[Before-and-after change data]
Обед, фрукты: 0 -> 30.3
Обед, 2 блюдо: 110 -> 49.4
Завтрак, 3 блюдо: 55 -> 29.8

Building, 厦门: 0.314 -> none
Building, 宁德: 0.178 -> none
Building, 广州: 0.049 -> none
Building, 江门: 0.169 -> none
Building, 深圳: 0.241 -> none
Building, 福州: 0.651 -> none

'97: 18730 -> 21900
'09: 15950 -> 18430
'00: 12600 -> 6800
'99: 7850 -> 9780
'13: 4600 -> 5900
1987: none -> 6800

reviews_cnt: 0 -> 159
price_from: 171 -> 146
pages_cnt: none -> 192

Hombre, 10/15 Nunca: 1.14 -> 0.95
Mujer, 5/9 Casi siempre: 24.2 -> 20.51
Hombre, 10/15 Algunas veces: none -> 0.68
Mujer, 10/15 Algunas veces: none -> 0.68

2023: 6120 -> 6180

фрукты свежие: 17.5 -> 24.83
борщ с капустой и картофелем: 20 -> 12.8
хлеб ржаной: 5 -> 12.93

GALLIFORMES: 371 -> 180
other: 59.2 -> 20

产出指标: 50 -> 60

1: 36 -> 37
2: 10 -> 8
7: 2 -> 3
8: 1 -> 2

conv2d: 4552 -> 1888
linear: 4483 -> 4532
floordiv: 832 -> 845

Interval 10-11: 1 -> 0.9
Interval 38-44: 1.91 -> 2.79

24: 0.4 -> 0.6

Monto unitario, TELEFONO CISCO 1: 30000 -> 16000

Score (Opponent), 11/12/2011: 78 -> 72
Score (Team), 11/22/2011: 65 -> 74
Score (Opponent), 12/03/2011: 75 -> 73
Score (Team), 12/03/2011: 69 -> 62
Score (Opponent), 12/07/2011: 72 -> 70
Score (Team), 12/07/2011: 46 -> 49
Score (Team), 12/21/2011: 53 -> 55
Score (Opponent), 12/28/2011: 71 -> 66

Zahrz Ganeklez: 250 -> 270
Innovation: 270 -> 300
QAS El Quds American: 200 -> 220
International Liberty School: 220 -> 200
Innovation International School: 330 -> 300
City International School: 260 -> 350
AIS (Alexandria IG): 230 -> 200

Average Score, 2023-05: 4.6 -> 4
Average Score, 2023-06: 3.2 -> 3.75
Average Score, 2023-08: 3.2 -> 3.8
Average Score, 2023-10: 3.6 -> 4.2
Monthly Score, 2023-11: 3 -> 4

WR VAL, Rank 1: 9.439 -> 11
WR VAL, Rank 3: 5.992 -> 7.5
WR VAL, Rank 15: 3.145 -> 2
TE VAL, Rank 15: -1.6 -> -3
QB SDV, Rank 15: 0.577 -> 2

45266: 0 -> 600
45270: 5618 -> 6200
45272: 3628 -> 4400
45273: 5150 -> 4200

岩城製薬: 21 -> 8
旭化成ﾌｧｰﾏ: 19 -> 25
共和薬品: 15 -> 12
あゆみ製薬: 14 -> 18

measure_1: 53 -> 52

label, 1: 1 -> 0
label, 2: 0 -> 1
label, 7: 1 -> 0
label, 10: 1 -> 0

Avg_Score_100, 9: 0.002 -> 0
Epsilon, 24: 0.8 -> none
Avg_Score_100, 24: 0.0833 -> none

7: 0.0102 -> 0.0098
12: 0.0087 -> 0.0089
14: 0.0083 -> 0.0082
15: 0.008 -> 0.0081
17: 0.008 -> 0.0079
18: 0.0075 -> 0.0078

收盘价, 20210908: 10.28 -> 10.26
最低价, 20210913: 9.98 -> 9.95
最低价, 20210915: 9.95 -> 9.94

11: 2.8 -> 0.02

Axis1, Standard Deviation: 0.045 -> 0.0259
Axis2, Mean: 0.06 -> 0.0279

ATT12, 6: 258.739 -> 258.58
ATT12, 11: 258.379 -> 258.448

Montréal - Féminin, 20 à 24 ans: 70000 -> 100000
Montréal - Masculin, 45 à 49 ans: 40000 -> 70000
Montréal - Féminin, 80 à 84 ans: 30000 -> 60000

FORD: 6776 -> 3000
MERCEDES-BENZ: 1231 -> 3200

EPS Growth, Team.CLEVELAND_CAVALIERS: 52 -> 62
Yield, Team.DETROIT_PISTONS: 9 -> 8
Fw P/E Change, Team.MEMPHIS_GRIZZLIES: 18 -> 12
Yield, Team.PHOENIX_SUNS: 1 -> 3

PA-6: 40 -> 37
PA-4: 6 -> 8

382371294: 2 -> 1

__WHAT IS NEEDED__.
All the entries must be retyped exactly.

__RESULT__.
Обед, фрукты: 0 -> 30.3
Обед, 2 блюдо: 110 -> 49.4
Завтрак, 3 блюдо: 55 -> 29.8

Building, 厦门: 0.314 -> none
Building, 宁德: 0.178 -> none
Building, 广州: 0.049 -> none
Building, 江门: 0.169 -> none
Building, 深圳: 0.241 -> none
Building, 福州: 0.651 -> none

'97: 18730 -> 21900
'09: 15950 -> 18430
'00: 12600 -> 6800
'99: 7850 -> 9780
'13: 4600 -> 5900
1987: none -> 6800

reviews_cnt: 0 -> 159
price_from: 171 -> 146
pages_cnt: none -> 192

Hombre, 10/15 Nunca: 1.14 -> 0.95
Mujer, 5/9 Casi siempre: 24.2 -> 20.51
Hombre, 10/15 Algunas veces: none -> 0.68
Mujer, 10/15 Algunas veces: none -> 0.68

2023: 6120 -> 6180

фрукты свежие: 17.5 -> 24.83
борщ с капустой и картофелем: 20 -> 12.8
хлеб ржаной: 5 -> 12.93

GALLIFORMES: 371 -> 180
other: 59.2 -> 20

产出指标: 50 -> 60

1: 36 -> 37
2: 10 -> 8
7: 2 -> 3
8: 1 -> 2

conv2d: 4552 -> 1888
linear: 4483 -> 4532
floordiv: 832 -> 845

Interval 10-11: 1 -> 0.9
Interval 38-44: 1.91 -> 2.79

24: 0.4 -> 0.6

Monto unitario, TELEFONO CISCO 1: 30000 -> 16000

Score (Opponent), 11/12/2011: 78 -> 72
Score (Team), 11/22/2011: 65 -> 74
Score (Opponent), 12/03/2011: 75 -> 73
Score (Team), 12/03/2011: 69 -> 62
Score (Opponent), 12/07/2011: 72 -> 70
Score (Team), 12/07/2011: 46 -> 49
Score (Team), 12/21/2011: 53 -> 55
Score (Opponent), 12/28/2011: 71 -> 66

Zahrz Ganeklez: 250 -> 270
Innovation: 270 -> 300
QAS El Quds American: 200 -> 220
International Liberty School: 220 -> 200
Innovation International School: 330 -> 300
City International School: 260 -> 350
AIS (Alexandria IG): 230 -> 200

Average Score, 2023-05: 4.6 -> 4
Average Score, 2023-06: 3.2 -> 3.75
Average Score, 2023-08: 3.2 -> 3.8
Average Score, 2023-10: 3.6 -> 4.2
Monthly Score, 2023-11: 3 -> 4

WR VAL, Rank 1: 9.439 -> 11
WR VAL, Rank 3: 5.992 -> 7.5
WR VAL, Rank 15: 3.145 -> 2
TE VAL, Rank 15: -1.6 -> -3
QB SDV, Rank 15: 0.577 -> 2

45266: 0 -> 600
45270: 5618 -> 6200
45272: 3628 -> 4400
45273: 5150 -> 4200

岩城製薬: 21 -> 8
旭化成ﾌｧｰﾏ: 19 -> 25
共和薬品: 15 -> 12
あゆみ製薬: 14 -> 18

measure_1: 53 -> 52

label, 1: 1 -> 0
label, 2: 0 -> 1
label, 7: 1 -> 0
label, 10: 1 -> 0

Avg_Score_100, 9: 0.002 -> 0
Epsilon, 24: 0.8 -> none
Avg_Score_100, 24: 0.0833 -> none

7: 0.0102 -> 0.0098
12: 0.0087 -> 0.0089
14: 0.0083 -> 0.0082
15: 0.008 -> 0.0081
17: 0.008 -> 0.0079
18: 0.0075 -> 0.0078

收盘价, 20210908: 10.28 -> 10.26
最低价, 20210913: 9.98 -> 9.95
最低价, 20210915: 9.95 -> 9.94

11: 2.8 -> 0.02

Axis1, Standard Deviation: 0.045 -> 0.0259
Axis2, Mean: 0.06 -> 0.0279

ATT12, 6: 258.739 -> 258.58
ATT12, 11: 258.379 -> 258.448

Montréal - Féminin, 20 à 24 ans: 70000 -> 100000
Montréal - Masculin, 45 à 49 ans: 40000 -> 70000
Montréal - Féminin, 80 à 84 ans: 30000 -> 60000

FORD: 6776 -> 3000
MERCEDES-BENZ: 1231 -> 3200

EPS Growth, Team.CLEVELAND_CAVALIERS: 52 -> 62
Yield, Team.DETROIT_PISTONS: 9 -> 8
Fw P/E Change, Team.MEMPHIS_GRIZZLIES: 18 -> 12
Yield, Team.PHOENIX_SUNS: 1 -> 3

PA-6: 40 -> 37
PA-4: 6 -> 8

382371294: 2 -> 1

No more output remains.